Kidd goes quite far in her examination of the character, to the point where we end up knowing the most intimate things about Ana, such as her personal relation with the Almighty and the core of the reasons which drove her line. In the end, she feels no less of an important character in this novel than her eternally-remembered husband.

432VikingApril 21 2020978-0525429760

The Final Verdict

The Book of Longings by Sue Monk Kidd is an excellent work of historical fiction, so long as you remember the accent is heavily placed on the “fiction” part. It offers a captivating and eventful plot, a protagonist many can relate to and won’t soon forget, and a setting rife with opportunities for discovery and exploration. If the premise of imagining Jesus’ wife in the setting of an ancient-times thriller interests you even a little bit, then I suggest you take this book into real consideration.

VIDEO: Author Talks | Sue Monk Kidd, The Book of Longings

Sue Monk Kidd

Sue Monk Kidd is an American author and graduate from the Texas Christian University, as well as a lifelong student in creative writing, having taken courses at Emory University and Anderson College, among other places.

Her first published novel, The Secret Life of Bees, was a bestseller, and her future works have lived up to the quality she established for herself, including Who the Heart Waits and The Dance of the Dissident Daughter.

David Ben Efraim (Page Image)

David Ben Efraim (Reviewer)

David Ben Efraim is a book reviewer living in Montreal, Quebec, Canada, and co-owner of Bookwormex, as well as the Quick Book Reviews blog, along with Yakov Ben Efraim.
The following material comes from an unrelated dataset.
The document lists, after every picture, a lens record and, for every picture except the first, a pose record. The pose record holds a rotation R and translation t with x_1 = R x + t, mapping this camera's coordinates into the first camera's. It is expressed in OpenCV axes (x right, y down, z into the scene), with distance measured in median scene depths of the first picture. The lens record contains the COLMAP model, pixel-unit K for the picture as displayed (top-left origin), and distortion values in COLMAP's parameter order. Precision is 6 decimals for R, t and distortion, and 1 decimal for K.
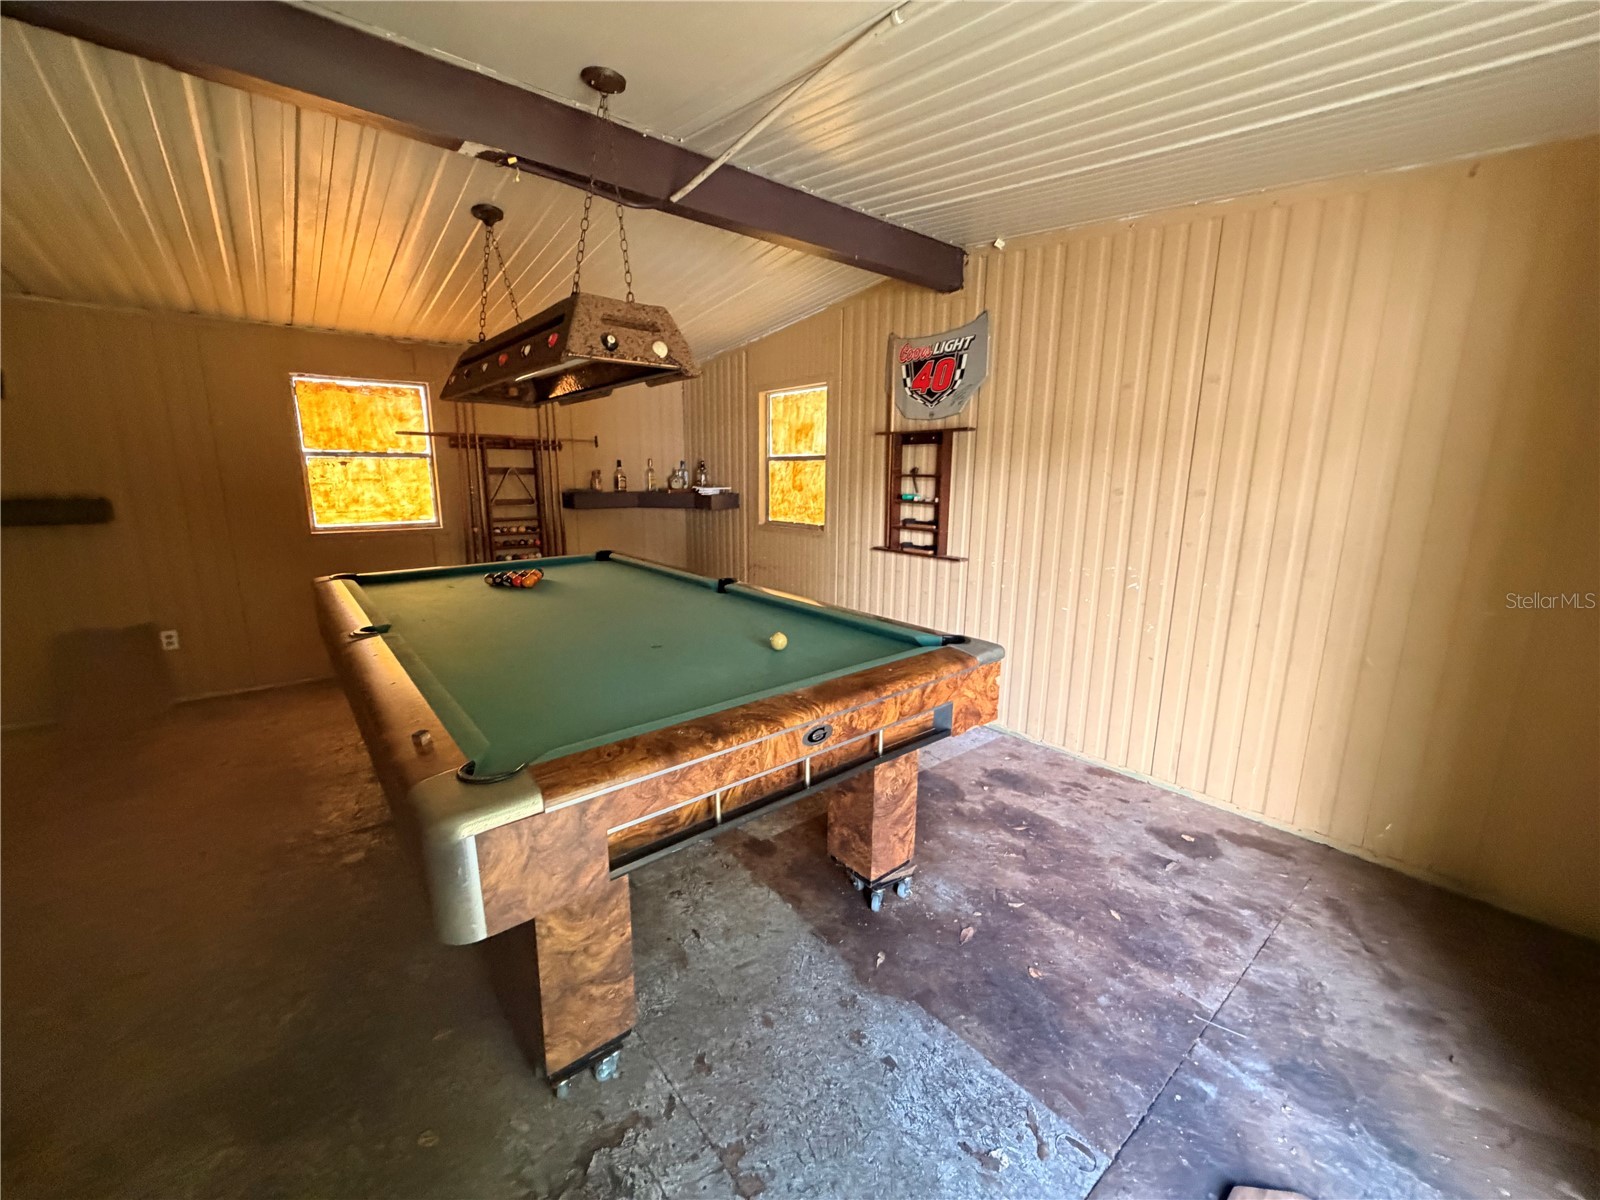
lens RADIAL K [[637.4, 0, 800.0], [0, 637.4, 598.9], [0, 0, 1]] dist [0.001214, -0.000120]
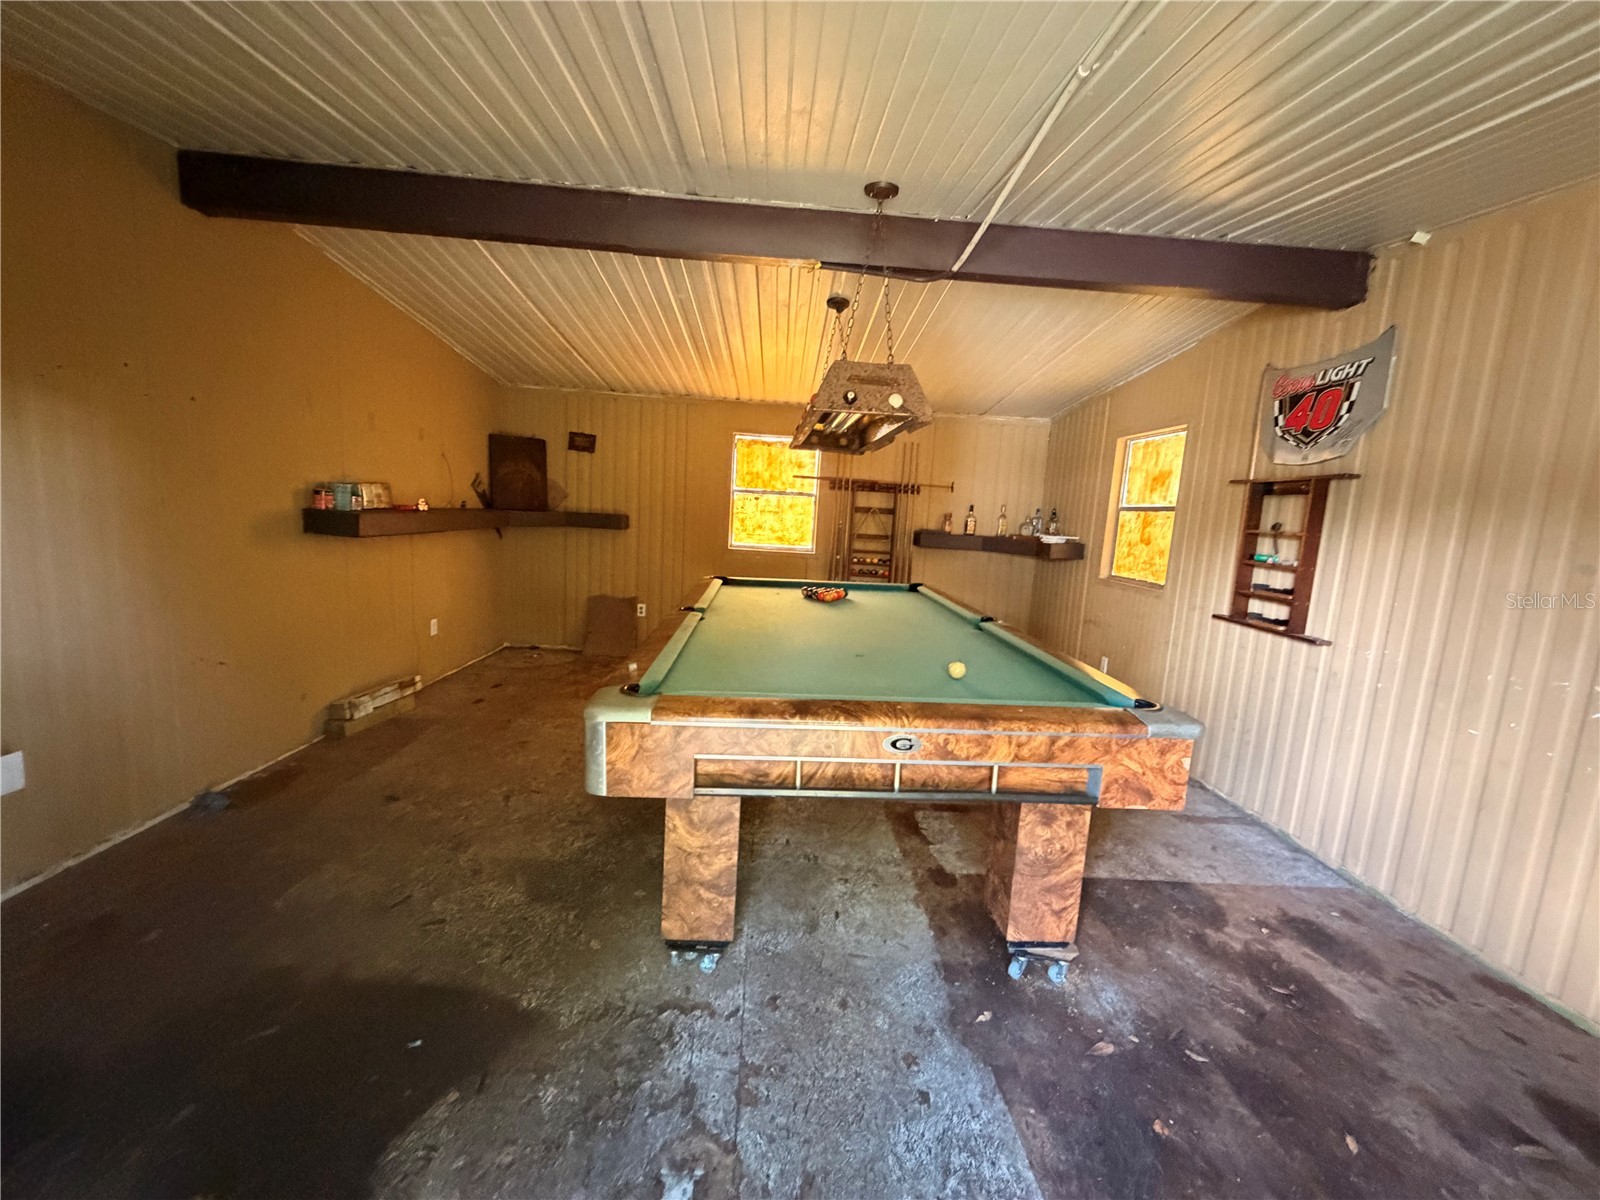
lens RADIAL K [[637.4, 0, 799.5], [0, 637.4, 599.8], [0, 0, 1]] dist [0.001214, -0.000120]
pose [[0.798474, 0.123727, -0.589178, 0.332778], [-0.168396, 0.985490, -0.021264, 0.017963], [0.577998, 0.116194, 0.807724, 0.003968]]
With a love for literature reaching across all genres (except romance), he has embarked on the quest to share its wonders with the world by helping people find their way to books which truly speak to them, whether they be modern sensations or relics from a bygone era.

3 thoughts on ““The Book of Longings” by Sue Monk Kidd – The Rebellious Thorn”

  1. I’ve just started this book and am unsure if I will continue. I’m posting this for those who might read this review. The historical accuracy is uncomfortable from the very beginning.
    1. The mikveh was not used for bathing in Second Temple times. It was for changing one’s status religiously…for lack of a better word: to purify (and that’s very misleading but it’s a long explanation). An unmarried woman would not use the mikveh. Only married women to separate her menstrual time from her time when she is available to her husband. Men would immerse, but again, to prepare for prayer.
    2. Using Ana instead of the correct Hannah is bothersome. Yes, the author used Judas instead of Judah or the Hebrew Yehuda, as, yeh, some names were Hellenized. But Hannah would also be used in the Hellenized world. And…seriously…when the name Ana has for close to 10 years been associated with the female in Fifty Shades of Grey, either the author is clueless….or clueless
    3. Girls/woman are forbidden by Jewish law to be married without their agreeing to the match…even in the Second Temple time. So, she could refuse the match…so what does that do to the book?

  2. Hello Lisa,

    Thank you for your insightful comment, I was not aware of these inaccuracies when reading it and can understand why they would stand out to someone as educated in the subject as yourself. I can certainly say I’ve learned some things today.

    I do want to point out this is, ultimately, a work of historical fiction, and I did mention it pertained more to the category of heavily fictionalized history, presenting a story with a modernized perspective.

    In the author’s hierarchy of concerns, I’d wager telling his story came first, and getting all the historical details right was a solid second.

    To any potential readers on the fence about this book, I would say it’s a good idea to consider whether or not the items mentioned by Lisa would be bothersome to you. If you’re a stickler for historical accuracy when it comes to historical fiction, then I do agree this book might not be for you.

    On the other hand, if you’ve a greater interest in the novel’s story than historical factuality, I don’t think you’d encounter many problems.